Add MPICH2 as parallel environment to SGE

Use qmon from SGE to manually add MPICH2 as parallel environment to SGE. Description of PE can be found here: http://gridengine.sunsource.net/howto/mpich2-integration/mpich2-integration.html

Configure Interix

Simple configuration needs to be done, so that Interix will start after network drive with SGE (drive X:) is mounted on Windows machine. Then, SGE can be started automatically by Interix startup script. To do that, add dependency to the Windows Registry:

  • open regedt32
  • Go to: HKEY_LOCAL_MACHINE\SYSTEM\CurrentControlSet\Services\Interix and add string value named “DependOnService” with value “AutoExNT”.
  • Copy and adjust one of the Interix startup scripts from /etc/init.d to start SGE.
  • Add symbolic links to sge start script in /etc/rc2.d

Then, after Windows machine restart all network connections should be up, network drive X: (with SGE) should be mounted and Interix startup script should start SGE exec daemon.
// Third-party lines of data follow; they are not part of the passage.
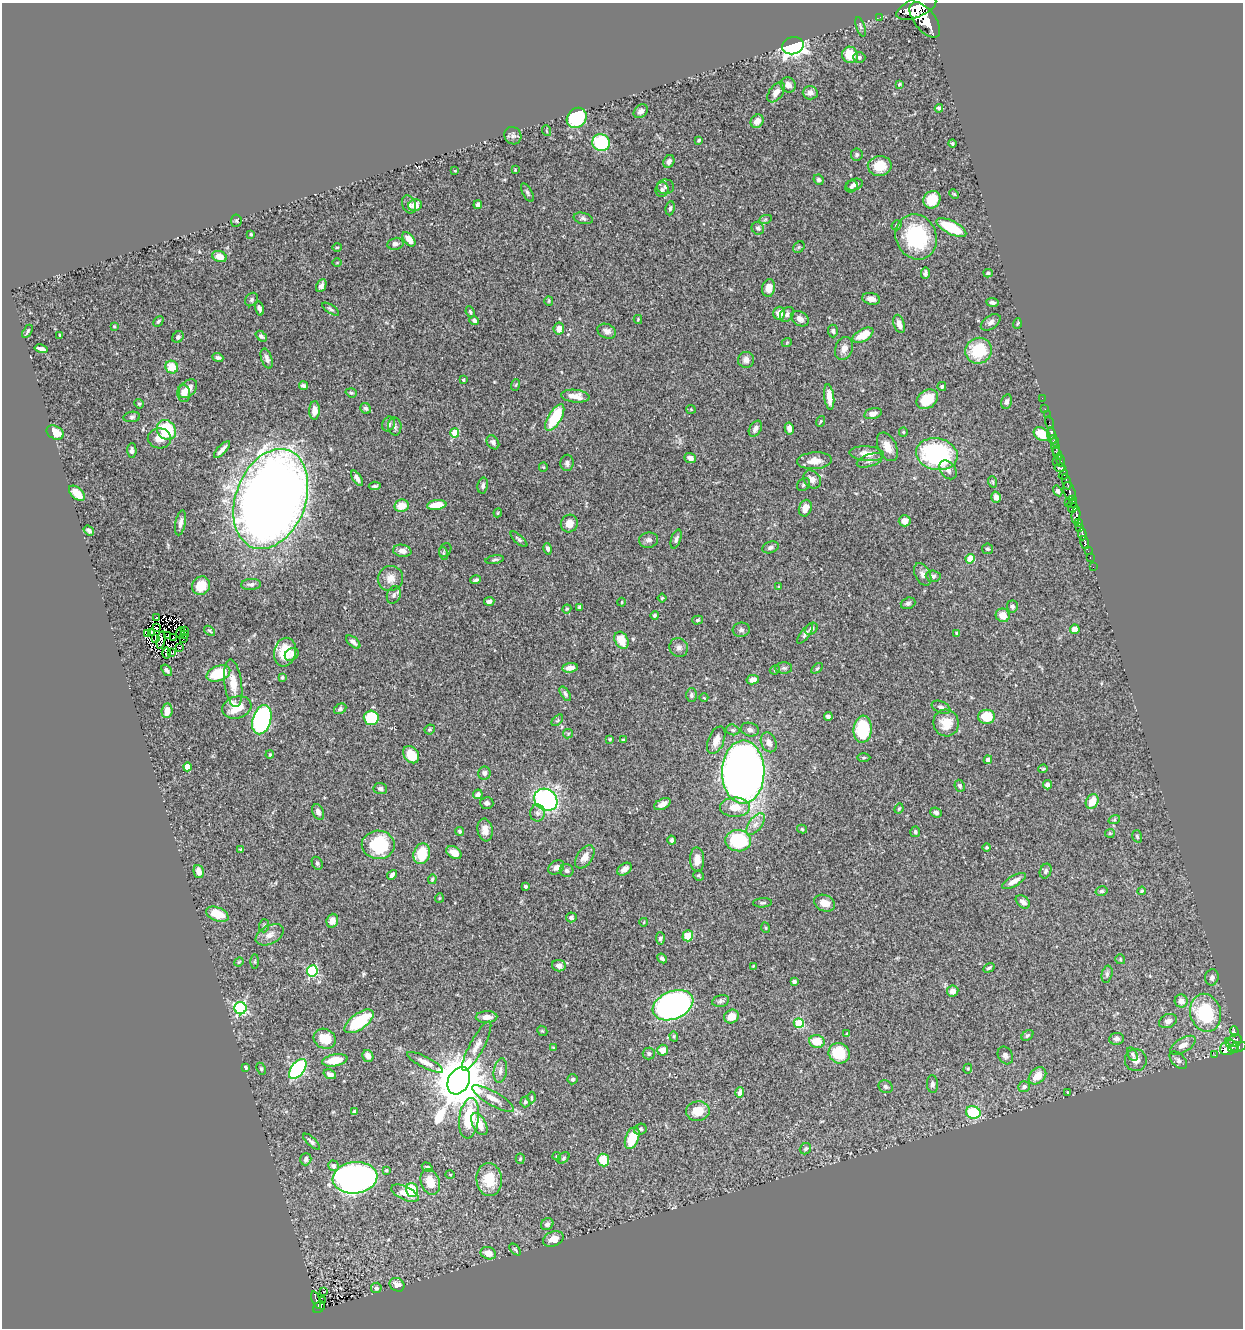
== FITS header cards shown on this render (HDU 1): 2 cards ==
NAXIS1  =                 1241
NAXIS2  =                 1326

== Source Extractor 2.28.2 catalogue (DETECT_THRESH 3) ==
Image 1241 x 1326 px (HDU 1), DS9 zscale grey, 1 PNG px = 1 image px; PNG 1245 x 1330 px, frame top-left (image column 1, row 1326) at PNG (2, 3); each listed source drawn as its Kron ellipse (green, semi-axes under 4 px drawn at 4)
Background 0.569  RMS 0.021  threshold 0.0631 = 3 sigma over >= 5 px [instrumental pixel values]
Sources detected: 423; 2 with non-positive FLUX_AUTO (blend fragments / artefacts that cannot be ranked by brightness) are neither listed nor drawn; the other 421 listed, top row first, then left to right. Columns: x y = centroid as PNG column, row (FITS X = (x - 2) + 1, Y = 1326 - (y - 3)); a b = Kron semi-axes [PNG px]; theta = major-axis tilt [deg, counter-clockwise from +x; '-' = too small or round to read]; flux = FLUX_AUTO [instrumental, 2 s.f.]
All automatically, with no need of user logging.


Post-install check

Ok, so now you should have:

  • Linux master host with: NIS and NFS servers, SGE master and SGE exec daemons and smpd running.
$ pgrep -l sge
2334 sge_execd
2399 sge_qmaster
2656 sge_schedd
$ pgrep -l smpd
2773 smpd
  • Linux execution hosts with: mounted /usr/SGE from master host, SGE exec and smpd daemons running.
  • Windows execution hosts with: mounted /usr/SGE as network drive X:, smpd daemon running (from Windows version of MPICH2) and Interix with SGE exec daemon.

Test

To test the installation, create simple MPI program (or use example from mpich2/examples) and compile it on both both platforms:

  • on Linux: gcc -I/usr/SGE/mpich2/include -L/usr/SGE/mpich2/lib -lmpi -ompi-test mpi-test.c
  • on Windows: use Dev-Cpp with arguments -I”C:\Program Files\MPICH2\include” -L”C:\Program Files\MPICH2\lib” -lmpi

Then copy output binary files to the one of the directories from $PATH, both on Windows (e.g. C:\WINNT\system32) and Linux (ex. /usr/bin/). Create script (examples in /usr/SGE/examples) that executes mpirun:

mpirun -n $NSLOTS -machinefile $TMPDIR/machines -pwdfile /usr/SGE/credentials mpi-test

It should give you proper results (I hope...)!